La persona clave, Adolfus, había concluido su jornada. Durante el día había presidido varias reuniones, había controlado procesos de fabricación y examinado los prototipos de motor para aspiración de agua y para mover embarcaciones. Había dado sugerencias, órdenes, consejos. En dos ocasiones había enviado hombres de confianza a Roma; para recoger ciertos fondos y para enviar informes secretos a Domiciano. Había trabajado durante un par de horas con el administrador general del proyecto: varios secretarios, manejando ábacos, calculaban las inversiones realizadas y las provisiones de fondos necesarias. Durante un rato había nadado y luego jugado él solo a pelota en un pequeño frontón. Las comidas fueron rápidas, y por la tarde aún tuvo tiempo de desplazarse brevemente a una villa vecina donde había aposentado a una querida compañera. Nuevas pruebas y órdenes y, al fin, el descanso en sus habitaciones particulares cercanas al pabellón especial.

Y allí, sentado ante su mesa, Adolfus escribía. Su estilo era breve, conciso. Enumeraba los desastres de Roma y la corrupción del Imperio. La necesidad de un Imperio nuevo, continuidad y novedad respecto del antiguo. La renovación de la raza latina, que ya había cumplido su papel histórico, y su resurgimiento gracias a la nueva savia aportada por las razas germanas.
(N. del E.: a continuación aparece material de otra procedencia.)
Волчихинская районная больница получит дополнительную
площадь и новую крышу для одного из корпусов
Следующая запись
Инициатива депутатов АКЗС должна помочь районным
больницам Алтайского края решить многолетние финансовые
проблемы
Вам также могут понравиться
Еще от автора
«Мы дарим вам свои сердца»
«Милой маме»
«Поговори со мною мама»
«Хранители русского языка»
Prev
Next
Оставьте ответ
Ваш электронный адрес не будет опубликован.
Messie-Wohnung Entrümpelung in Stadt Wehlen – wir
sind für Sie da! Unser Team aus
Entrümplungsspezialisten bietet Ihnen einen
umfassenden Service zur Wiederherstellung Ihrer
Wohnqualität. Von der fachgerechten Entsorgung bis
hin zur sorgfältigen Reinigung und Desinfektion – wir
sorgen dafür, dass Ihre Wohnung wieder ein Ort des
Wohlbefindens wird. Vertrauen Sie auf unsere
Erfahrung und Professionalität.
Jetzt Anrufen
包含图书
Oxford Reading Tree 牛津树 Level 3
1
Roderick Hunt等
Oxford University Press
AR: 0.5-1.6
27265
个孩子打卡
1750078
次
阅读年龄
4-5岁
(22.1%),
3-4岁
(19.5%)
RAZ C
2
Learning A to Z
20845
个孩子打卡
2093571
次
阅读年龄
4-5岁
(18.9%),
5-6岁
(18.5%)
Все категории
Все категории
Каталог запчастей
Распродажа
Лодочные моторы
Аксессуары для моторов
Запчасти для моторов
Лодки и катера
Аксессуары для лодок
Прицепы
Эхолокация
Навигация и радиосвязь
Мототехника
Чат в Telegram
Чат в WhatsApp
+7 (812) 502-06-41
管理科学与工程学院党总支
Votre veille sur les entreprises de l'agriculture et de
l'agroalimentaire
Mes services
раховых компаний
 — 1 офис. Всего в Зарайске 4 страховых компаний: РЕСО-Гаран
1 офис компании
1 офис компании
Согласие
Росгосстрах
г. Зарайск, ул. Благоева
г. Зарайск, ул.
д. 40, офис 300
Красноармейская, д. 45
Y la necesidad de un caudillo indiscutible que fusionara en su persona la historia y el futuro, la tradición y la renovación, y que creara, por fin, el Imperio de los mil años.

Quedó pensativo mirando al vacío. Consideró su constante batallar por lo que algunos llamarían ambición personal, pero que en realidad era el cumplimiento de una misión histórica que sentía dentro de sí.

Repasó el manuscrito. Buscó el comienzo, donde aún estaba virgen el espacio destinado al título. Pero ya lo tenía decidido.

Con trazo firme escribió, encabezando el original: De pugna mea (Mi lucha).